Follow-up during hormonal treatment
- The follow-up strategy must be individualised based on stage of disease, prior symptoms, prognostic factors and the treatment given.
- In patients on long-term androgen deprivation therapy (ADT), measure initial bone mineral density to assess fracture risk.
- In patients receiving combination treatment offer bone protection to avoid fractures.
- In patients with stage M0 disease, schedule follow-up at least every six months. As a minimum requirement, include a disease- specific history, serum prostate-specific antigen (PSA) determination, as well as liver and renal function in the diagnostic work-up.
- In M1 patients, schedule follow-up at least every three to six months including imaging at regular intervals.
- During follow-up of patients receiving ADT, check PSA and testosterone levels and monitor patients for symptoms associated with metabolic syndrome as a side effect of ADT.

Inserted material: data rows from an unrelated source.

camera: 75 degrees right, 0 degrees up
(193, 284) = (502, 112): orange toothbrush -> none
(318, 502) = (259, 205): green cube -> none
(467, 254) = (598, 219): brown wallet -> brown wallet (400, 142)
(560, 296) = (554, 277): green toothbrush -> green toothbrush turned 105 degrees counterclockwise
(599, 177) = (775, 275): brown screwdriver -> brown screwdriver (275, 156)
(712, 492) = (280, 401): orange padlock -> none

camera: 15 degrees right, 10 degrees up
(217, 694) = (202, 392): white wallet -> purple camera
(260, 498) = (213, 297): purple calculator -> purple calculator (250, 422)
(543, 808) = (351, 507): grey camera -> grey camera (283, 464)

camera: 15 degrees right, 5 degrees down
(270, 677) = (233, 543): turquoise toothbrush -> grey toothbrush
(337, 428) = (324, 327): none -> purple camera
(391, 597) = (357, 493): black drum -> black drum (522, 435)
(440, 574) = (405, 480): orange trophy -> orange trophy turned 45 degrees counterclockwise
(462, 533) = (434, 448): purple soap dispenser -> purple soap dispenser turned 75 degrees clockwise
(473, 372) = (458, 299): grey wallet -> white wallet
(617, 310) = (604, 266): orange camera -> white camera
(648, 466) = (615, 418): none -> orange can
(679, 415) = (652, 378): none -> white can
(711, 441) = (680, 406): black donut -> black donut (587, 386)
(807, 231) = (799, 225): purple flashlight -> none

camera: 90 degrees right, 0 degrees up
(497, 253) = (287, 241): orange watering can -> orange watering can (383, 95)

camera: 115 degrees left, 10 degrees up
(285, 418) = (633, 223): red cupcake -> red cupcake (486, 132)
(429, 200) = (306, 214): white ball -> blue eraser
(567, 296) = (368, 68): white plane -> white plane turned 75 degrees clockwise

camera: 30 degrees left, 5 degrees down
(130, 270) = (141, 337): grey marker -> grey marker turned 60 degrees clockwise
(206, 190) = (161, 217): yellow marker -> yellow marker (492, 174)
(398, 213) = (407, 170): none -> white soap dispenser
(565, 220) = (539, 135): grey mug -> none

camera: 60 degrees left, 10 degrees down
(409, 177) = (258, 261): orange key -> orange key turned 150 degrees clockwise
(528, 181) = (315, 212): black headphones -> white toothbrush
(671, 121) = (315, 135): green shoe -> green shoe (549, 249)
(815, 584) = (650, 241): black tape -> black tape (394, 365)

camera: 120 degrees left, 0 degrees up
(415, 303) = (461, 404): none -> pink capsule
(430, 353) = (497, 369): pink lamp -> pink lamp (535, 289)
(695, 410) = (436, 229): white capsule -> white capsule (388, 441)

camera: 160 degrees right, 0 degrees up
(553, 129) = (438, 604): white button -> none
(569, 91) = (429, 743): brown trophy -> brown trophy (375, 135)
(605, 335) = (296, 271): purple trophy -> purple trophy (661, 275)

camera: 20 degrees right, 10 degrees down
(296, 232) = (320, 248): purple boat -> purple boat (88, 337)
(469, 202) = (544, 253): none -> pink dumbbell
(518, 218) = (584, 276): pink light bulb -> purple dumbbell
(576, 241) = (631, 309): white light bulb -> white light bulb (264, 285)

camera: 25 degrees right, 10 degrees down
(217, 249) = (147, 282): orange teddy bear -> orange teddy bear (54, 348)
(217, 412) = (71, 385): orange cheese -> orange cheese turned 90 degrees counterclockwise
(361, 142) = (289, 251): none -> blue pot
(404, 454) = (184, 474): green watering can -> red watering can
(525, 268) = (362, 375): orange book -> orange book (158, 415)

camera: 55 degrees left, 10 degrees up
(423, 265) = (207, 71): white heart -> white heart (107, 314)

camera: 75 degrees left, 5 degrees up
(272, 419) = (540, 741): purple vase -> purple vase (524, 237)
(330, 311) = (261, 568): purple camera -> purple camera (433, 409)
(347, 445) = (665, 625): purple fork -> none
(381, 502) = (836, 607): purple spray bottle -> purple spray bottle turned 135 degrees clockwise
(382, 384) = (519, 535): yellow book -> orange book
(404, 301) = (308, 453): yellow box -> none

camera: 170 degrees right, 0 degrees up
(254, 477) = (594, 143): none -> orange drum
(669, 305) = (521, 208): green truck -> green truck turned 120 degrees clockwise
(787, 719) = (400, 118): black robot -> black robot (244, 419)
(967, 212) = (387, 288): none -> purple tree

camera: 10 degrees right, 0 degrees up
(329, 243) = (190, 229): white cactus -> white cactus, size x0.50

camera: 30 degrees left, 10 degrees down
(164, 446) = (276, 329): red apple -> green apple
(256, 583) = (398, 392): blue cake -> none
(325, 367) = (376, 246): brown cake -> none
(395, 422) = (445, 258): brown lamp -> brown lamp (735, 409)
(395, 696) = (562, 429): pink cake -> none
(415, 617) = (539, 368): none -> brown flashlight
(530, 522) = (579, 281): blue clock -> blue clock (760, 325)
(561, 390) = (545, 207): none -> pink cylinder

- In patients on long-term ADT, as a minimum requirement, include a medical history including assessment of ADT- induced complications, haemoglobin, serum creatinine, alkaline phosphatase, lipid profiles and HbA1c level measurements.
- Counsel patients (especially with M1b status) about the clinical signs suggestive of spinal cord compression.
- When disease progression is suspected, restaging is needed and the subsequent follow-up should be adapted/individualised.
- In patients with suspected progression, assess the testosterone level. By definition, castration-resistant PCa requires a testosterone level < 50 ng/dL (< 1.7 nmol/L).
Quality of life in men undergoing local treatments
- Advise patients eligible for active surveillance that global quality of life is equivalent for up to five years compared to radical prostatectomy or external beam radiotherapy (RT).
- Discuss the negative impact of surgery on urinary and sexual function, as well as the negative impact of RT on bowel function with patients.
Quality of life in men undergoing systemic treatments
- Offer men on androgen deprivation therapy (ADT), twelve weeks of supervised (by trained exercise specialists) combined aerobic and resistance exercise.
- Advise men on ADT to maintain a healthy weight and diet, to stop smoking, reduce alcohol to ≤ 2 units daily and have yearly screening for diabetes and hypercholesterolemia. Ensure that calcium and vitamin D meet recommended levels.
- Offer men after any radical treatment specialist nurse-led, multi-disciplinary rehabilitation based on the patients’ personal goals addressing incontinence, sexuality, depression and fear of recurrence, social support and positive lifestyle changes.
- Offer men starting on long-term ADT dual emission X-ray absorptiometry (DEXA) scanning to assess bone mineral density.
- Offer anti-resorptive therapy to men on long term ADT with either a BMD T-score of < -2.5 or with an additional clinical risk factor for fracture or when annual bone loss on ADT is confirmed to exceed 5%.